# STORED DATA
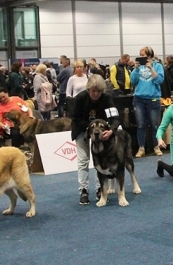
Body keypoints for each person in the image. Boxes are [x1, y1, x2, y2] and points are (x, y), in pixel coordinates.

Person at [70, 74, 121, 205]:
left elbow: (115, 118)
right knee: (83, 160)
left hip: (102, 134)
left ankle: (100, 189)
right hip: (82, 131)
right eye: (93, 91)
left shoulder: (107, 98)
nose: (96, 94)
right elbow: (75, 119)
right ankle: (83, 190)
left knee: (101, 161)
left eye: (99, 91)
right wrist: (91, 129)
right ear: (88, 89)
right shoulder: (80, 98)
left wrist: (112, 130)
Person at [130, 46, 164, 158]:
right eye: (140, 54)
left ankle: (156, 146)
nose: (141, 57)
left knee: (154, 125)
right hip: (139, 99)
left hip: (153, 99)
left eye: (143, 55)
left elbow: (159, 80)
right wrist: (135, 70)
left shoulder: (158, 66)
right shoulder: (137, 68)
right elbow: (133, 81)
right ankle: (141, 148)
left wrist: (151, 69)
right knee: (140, 125)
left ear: (150, 56)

# WORK REQUIRED
Copy out the data exactly and keep the pictures out.

# RESPONSE TO THE EXERCISE
Body keypoints for each person in the image. Boxes are [x1, y1, x2, y2] and points are (x, y), in pixel coordinates.

Person at [70, 74, 121, 205]:
left elbow: (115, 118)
right knee: (83, 160)
left hip: (102, 134)
left ankle: (100, 189)
right hip: (82, 131)
right eye: (93, 91)
left shoulder: (107, 98)
nose: (96, 94)
right elbow: (75, 119)
right ankle: (83, 190)
left knee: (101, 161)
left eye: (99, 91)
right wrist: (91, 129)
right ear: (88, 89)
right shoulder: (80, 98)
left wrist: (112, 130)
Person at [130, 46, 164, 158]:
right eye: (140, 54)
left ankle: (156, 146)
nose: (141, 57)
left knee: (154, 125)
right hip: (139, 99)
left hip: (153, 99)
left eye: (143, 55)
left elbow: (159, 80)
right wrist: (135, 70)
left shoulder: (158, 66)
right shoulder: (137, 68)
right elbow: (133, 81)
right ankle: (141, 148)
left wrist: (151, 69)
right knee: (140, 125)
left ear: (150, 56)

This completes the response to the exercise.